* _TASK TO COMPLETE_
Copy the lines of the material below without any change, from the line with "scientific name: Colias philodice" to the line with "genus: Parietaria", both included.

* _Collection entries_

________________

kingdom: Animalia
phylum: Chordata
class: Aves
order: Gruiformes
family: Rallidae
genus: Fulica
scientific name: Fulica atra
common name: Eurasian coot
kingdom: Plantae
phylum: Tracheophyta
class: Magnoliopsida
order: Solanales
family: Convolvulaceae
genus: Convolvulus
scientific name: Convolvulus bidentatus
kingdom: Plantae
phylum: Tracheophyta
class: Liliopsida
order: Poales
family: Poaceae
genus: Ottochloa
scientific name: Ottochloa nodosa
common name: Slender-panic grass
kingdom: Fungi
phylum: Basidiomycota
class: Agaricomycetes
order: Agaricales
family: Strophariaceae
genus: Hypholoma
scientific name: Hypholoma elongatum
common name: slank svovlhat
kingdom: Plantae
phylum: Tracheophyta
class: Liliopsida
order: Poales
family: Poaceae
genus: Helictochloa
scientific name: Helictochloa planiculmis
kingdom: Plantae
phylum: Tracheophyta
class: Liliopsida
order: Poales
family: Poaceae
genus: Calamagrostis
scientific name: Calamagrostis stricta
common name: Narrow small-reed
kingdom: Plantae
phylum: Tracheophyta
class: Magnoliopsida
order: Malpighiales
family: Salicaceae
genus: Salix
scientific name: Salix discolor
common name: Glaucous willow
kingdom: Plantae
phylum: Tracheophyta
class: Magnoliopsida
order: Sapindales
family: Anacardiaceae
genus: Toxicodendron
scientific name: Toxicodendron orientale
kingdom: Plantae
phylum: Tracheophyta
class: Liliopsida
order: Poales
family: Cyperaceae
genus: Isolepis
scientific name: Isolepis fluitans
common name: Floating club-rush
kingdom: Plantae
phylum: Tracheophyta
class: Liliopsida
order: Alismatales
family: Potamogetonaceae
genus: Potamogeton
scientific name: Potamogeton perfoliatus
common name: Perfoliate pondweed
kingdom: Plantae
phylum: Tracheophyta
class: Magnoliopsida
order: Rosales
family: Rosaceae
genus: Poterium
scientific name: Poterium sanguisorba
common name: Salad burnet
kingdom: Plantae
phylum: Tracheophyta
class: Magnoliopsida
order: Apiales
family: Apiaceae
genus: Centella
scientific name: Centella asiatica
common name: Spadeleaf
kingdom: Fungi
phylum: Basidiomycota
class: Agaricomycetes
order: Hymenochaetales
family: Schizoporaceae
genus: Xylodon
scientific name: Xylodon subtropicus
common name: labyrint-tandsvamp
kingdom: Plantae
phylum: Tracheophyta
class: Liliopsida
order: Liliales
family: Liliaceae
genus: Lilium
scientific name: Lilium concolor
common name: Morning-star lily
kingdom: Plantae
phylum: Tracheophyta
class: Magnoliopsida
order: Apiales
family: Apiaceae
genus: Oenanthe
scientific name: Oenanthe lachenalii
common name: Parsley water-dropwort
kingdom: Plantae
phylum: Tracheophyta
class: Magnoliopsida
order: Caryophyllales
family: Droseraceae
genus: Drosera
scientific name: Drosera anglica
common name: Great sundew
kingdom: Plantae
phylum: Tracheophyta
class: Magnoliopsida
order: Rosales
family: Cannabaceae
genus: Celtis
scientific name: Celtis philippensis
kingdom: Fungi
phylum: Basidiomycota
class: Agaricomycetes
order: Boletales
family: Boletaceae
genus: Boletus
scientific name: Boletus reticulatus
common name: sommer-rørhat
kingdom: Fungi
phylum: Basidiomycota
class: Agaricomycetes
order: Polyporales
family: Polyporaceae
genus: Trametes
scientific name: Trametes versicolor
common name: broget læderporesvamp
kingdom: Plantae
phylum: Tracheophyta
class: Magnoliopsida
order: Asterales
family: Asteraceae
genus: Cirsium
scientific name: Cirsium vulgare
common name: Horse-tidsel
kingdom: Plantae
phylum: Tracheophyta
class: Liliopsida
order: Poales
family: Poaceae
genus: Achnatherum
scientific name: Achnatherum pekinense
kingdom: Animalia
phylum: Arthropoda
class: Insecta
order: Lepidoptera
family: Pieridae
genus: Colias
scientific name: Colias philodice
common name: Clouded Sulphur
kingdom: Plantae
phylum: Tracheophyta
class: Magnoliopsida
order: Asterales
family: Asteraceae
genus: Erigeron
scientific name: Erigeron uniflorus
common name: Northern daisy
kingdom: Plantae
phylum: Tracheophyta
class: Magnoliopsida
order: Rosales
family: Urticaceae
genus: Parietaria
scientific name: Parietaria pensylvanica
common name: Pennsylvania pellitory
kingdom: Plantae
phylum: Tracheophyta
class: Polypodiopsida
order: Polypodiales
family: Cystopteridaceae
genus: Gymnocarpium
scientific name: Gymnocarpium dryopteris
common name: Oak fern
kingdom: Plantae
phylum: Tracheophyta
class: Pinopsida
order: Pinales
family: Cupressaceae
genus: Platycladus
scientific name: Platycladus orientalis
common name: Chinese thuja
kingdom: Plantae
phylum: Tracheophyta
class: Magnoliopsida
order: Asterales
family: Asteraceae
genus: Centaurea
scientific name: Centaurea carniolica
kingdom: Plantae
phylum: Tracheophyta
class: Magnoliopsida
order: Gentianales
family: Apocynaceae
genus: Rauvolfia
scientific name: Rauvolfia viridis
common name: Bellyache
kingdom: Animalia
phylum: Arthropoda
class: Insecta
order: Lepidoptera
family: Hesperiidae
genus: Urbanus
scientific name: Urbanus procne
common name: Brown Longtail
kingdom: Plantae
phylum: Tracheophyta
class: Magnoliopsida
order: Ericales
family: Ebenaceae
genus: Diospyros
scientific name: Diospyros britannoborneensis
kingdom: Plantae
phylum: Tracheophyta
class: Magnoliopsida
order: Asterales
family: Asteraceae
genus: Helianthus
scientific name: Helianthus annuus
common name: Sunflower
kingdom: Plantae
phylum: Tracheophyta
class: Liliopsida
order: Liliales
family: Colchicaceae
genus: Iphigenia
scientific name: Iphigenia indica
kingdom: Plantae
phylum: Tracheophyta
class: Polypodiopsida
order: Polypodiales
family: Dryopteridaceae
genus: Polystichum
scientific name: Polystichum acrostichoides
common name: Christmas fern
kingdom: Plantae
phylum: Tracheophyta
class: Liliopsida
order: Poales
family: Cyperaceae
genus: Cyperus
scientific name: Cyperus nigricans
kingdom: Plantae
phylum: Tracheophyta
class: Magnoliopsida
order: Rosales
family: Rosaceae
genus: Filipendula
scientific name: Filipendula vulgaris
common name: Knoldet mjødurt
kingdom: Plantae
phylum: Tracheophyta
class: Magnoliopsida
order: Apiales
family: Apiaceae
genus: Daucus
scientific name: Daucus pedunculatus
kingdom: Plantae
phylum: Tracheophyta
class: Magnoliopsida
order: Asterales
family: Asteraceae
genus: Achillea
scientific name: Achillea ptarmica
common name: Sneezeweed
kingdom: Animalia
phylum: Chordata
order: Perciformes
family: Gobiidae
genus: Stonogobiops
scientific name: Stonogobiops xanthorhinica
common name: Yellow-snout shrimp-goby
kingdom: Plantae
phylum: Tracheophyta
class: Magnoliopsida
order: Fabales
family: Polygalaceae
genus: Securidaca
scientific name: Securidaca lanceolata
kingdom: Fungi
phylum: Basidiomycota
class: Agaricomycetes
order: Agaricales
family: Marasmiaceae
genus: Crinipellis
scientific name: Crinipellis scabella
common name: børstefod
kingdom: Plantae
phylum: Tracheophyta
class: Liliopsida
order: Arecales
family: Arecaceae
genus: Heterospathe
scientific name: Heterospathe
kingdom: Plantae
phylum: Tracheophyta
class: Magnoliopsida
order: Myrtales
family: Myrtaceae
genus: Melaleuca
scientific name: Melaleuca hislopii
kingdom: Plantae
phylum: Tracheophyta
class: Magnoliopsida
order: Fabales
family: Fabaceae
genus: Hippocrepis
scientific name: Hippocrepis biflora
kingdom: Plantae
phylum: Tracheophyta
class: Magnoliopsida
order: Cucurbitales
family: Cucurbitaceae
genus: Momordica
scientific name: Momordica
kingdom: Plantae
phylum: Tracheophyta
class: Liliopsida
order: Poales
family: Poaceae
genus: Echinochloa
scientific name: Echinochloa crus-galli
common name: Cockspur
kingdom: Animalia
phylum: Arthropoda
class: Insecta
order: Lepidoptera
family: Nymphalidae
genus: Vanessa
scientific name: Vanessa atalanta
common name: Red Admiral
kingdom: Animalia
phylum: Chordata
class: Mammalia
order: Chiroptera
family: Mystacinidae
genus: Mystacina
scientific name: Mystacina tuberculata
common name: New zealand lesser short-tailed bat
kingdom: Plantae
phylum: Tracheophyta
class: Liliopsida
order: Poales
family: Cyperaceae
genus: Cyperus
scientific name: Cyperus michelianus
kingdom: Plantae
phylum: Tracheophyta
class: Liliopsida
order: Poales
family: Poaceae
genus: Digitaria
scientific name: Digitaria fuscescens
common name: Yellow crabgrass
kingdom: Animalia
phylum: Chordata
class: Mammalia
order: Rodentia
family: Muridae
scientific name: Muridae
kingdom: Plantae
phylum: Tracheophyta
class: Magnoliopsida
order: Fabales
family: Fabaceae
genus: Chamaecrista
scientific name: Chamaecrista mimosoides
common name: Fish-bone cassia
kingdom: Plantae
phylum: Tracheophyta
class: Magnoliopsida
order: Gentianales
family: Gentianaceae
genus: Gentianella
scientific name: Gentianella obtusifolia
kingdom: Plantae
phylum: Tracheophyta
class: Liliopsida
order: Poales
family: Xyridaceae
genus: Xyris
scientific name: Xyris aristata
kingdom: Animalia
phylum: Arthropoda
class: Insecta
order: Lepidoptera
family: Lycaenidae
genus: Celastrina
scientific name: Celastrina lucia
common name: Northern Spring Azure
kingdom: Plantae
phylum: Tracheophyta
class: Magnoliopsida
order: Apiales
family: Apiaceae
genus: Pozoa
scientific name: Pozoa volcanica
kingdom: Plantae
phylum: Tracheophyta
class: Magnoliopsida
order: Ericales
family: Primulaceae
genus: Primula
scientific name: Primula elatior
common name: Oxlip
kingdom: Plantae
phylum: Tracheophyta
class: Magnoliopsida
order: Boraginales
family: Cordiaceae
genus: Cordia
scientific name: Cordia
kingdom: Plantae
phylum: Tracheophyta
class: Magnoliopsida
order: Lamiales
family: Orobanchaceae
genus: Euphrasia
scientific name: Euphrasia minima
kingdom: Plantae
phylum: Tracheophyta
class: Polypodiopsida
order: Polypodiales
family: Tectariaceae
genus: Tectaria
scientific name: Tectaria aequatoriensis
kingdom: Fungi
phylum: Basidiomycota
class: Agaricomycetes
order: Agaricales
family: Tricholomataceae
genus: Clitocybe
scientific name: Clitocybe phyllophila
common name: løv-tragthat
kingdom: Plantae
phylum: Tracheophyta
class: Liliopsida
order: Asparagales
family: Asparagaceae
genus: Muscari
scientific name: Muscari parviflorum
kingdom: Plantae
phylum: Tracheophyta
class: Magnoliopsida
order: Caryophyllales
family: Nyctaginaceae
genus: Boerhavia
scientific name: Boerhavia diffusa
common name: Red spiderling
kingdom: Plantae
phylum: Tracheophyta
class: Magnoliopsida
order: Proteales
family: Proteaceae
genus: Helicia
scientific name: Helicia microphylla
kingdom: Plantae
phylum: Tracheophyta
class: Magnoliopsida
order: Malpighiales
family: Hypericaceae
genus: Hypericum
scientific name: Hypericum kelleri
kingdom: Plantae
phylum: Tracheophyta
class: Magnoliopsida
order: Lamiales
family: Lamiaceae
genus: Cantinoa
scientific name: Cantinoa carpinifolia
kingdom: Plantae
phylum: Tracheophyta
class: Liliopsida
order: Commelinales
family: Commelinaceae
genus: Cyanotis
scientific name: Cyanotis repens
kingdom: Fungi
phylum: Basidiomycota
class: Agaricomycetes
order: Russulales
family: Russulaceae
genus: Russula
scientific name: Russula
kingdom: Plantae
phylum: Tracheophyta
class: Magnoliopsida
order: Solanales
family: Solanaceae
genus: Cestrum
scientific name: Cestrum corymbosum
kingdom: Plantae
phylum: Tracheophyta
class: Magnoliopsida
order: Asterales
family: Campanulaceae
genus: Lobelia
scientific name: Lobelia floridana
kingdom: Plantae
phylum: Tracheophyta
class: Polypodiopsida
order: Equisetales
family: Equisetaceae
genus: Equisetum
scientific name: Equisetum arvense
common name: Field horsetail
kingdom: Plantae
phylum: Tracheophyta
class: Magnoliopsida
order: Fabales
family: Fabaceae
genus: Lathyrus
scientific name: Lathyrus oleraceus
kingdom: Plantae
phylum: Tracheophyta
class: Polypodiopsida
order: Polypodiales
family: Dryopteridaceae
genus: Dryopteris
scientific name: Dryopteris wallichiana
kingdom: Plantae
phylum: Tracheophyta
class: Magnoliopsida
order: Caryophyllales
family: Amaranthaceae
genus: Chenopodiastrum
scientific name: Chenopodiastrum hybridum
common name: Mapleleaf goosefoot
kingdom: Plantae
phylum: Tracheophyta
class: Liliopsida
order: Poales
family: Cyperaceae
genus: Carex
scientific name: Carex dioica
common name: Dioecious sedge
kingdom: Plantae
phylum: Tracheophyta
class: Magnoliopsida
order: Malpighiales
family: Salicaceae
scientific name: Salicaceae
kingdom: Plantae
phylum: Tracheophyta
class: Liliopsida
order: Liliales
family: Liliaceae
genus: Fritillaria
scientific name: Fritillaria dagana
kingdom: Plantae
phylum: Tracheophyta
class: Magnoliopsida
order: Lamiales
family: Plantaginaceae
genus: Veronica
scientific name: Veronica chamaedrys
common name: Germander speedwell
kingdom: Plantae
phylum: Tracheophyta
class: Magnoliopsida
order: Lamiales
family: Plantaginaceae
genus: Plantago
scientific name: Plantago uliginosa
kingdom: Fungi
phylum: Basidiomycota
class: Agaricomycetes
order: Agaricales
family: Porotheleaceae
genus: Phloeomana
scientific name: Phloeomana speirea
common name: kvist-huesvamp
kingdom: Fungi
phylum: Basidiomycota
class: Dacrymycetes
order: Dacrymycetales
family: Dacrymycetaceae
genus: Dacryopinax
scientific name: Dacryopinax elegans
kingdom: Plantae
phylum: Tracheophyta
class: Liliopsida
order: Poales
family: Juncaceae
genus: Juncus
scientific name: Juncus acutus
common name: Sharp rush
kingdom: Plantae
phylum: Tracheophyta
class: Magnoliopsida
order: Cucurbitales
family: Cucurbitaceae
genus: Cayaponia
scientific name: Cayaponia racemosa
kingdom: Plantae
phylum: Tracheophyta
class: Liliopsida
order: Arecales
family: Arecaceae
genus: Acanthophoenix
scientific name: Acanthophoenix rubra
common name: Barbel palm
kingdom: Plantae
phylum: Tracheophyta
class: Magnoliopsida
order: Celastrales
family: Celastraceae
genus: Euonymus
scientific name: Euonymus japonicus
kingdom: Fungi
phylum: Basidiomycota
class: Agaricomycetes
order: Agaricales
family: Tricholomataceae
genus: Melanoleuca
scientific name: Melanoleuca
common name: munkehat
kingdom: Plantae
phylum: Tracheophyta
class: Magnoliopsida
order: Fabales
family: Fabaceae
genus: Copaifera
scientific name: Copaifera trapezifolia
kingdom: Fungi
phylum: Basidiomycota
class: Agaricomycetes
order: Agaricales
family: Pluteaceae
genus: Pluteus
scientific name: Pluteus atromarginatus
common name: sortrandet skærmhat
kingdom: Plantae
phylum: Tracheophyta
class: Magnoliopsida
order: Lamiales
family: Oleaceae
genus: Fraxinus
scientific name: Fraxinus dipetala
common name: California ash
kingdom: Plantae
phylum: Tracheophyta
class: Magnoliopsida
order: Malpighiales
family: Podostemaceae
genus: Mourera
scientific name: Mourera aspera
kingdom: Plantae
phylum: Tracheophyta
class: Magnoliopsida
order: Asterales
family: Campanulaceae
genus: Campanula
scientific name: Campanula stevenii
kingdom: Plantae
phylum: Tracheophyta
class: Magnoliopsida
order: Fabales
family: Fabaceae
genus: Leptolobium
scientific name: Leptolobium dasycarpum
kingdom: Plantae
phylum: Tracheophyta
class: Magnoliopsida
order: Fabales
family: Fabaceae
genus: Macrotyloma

________________

* _THE RESULT_
scientific name: Colias philodice
common name: Clouded Sulphur
kingdom: Plantae
phylum: Tracheophyta
class: Magnoliopsida
order: Asterales
family: Asteraceae
genus: Erigeron
scientific name: Erigeron uniflorus
common name: Northern daisy
kingdom: Plantae
phylum: Tracheophyta
class: Magnoliopsida
order: Rosales
family: Urticaceae
genus: Parietaria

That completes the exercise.